The common complaints against readmes would be people don't read them, and they're often excluded from redistributions for no good reason.  Containing that data in the patch simplifies enforcing it, versus, say, distributing an xml providing additional instructions/data a patcher could use for this and other extensions.
It may seem like IPS is such an old format people have become entrenched in their position on it, but the situation is somewhat reversed.  The real issue is that it's been around so long that it isn't just difficult to change, but changes could affect hundreds of different patchers that have been built and distributed over the years.  This wouldn't be obvious to users of the patch without the inclusion of a readme noting it deviates from the original IPS format, but again, you're in the same situation as before.

FAST6191

  • Hero Member
  • *****
  • Posts: 2848
    • View Profile
Re: Proposal: IPS Revision for CRC checking
« Reply #33 on: December 28, 2019, 10:55:25 am »
Raising the dead.
The other day I was wandering along and had another idea that would possibly solve the legacy patcher issue, or unknowns as far as respecting EOF.

As NOP, much less two, is seemingly a dubious prospect would it be possible to include some kind of CRC within the patch as patch commands but have the patch itself "correct" any issues that might be caused by it after the fact?
Patch location 10h with A
Patch location 10h with 9
Patch location 10h with 4
Patch location 10h with F
...
Patch location 10h with [whatever the original value was]
Oh look CRC (or SHA256 if you really wanted) is A94F...

CRCs are fixed length so you should not need a end of CRC section indicator, though one could surely be done (repeat restoration patch or some pattern some larger number of times). Put this at a fixed/knowable location in the IPS (before, after, in the middle of the file... it matters little even if I probably would pick the start).

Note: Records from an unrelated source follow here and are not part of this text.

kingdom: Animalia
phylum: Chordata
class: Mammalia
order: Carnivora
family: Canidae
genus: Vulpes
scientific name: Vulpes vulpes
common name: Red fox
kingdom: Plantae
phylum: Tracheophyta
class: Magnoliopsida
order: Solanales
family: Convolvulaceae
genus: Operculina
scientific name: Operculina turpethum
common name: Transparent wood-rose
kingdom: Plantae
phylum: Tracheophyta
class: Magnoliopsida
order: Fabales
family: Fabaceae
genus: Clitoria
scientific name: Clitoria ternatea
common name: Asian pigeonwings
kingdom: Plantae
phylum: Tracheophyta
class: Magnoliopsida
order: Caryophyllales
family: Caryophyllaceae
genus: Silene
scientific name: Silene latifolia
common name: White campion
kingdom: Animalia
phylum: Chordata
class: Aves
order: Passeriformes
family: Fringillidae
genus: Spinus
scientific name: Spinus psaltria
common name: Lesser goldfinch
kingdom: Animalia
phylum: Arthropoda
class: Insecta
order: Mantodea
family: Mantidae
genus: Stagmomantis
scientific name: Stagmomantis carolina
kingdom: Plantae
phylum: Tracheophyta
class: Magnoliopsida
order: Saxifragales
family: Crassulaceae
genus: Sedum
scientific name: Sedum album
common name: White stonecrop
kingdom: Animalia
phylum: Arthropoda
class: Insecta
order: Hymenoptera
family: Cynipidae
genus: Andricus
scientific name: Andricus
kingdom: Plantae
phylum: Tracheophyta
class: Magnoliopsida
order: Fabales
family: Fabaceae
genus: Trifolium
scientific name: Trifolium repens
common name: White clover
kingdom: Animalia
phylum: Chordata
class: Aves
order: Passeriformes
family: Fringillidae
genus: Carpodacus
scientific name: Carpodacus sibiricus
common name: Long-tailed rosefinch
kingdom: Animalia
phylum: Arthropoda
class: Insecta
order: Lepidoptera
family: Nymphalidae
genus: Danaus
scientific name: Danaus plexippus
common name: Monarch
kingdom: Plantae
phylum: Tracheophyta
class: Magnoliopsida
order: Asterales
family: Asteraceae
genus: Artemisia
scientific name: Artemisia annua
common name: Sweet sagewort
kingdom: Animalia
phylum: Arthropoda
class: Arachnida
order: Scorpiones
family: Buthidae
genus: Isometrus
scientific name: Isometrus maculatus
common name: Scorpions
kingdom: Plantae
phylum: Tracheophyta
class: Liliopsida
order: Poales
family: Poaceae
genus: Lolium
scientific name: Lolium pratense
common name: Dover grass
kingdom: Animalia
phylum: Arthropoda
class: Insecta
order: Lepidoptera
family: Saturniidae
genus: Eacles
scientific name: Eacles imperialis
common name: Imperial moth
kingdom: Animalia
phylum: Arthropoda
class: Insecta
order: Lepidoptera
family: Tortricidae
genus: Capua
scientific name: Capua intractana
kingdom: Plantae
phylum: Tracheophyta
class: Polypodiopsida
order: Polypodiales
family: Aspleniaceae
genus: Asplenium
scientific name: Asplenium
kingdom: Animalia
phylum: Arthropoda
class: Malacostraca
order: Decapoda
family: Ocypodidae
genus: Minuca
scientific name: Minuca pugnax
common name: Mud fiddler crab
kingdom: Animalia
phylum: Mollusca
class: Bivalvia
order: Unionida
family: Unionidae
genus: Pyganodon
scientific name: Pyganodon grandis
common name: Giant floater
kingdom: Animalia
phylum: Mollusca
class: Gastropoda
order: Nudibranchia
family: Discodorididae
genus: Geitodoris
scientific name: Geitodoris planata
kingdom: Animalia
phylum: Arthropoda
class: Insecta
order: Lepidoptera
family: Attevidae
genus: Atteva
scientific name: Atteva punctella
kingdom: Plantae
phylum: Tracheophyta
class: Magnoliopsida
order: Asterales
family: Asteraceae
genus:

Even if it ends up being binary you could dash out enough and then the patcher being aware of the original files restores it to its "proper value" for those legacy patchers. Only real negative beyond supplementary/optional patching would be it reduces patch size carrying capability but most things using IPS don't brush up against its limit and it is easily made optional. While post EOF stuff is tricky I don't imagine any IPS patcher having some kind of memory as far as what it has already patched and instead just repeats/iterates along the commands until EOF (be it literal end of file or EOF end of patch indicator) and throwing a hissy fit as a result. IPS optimisers and those "check for collisions" programs might have a hard time, but I think the former is one proof of concept program I doubt I could find today and the latter... even if thought them useful they are so few in number we could probably just update them to be aware of this.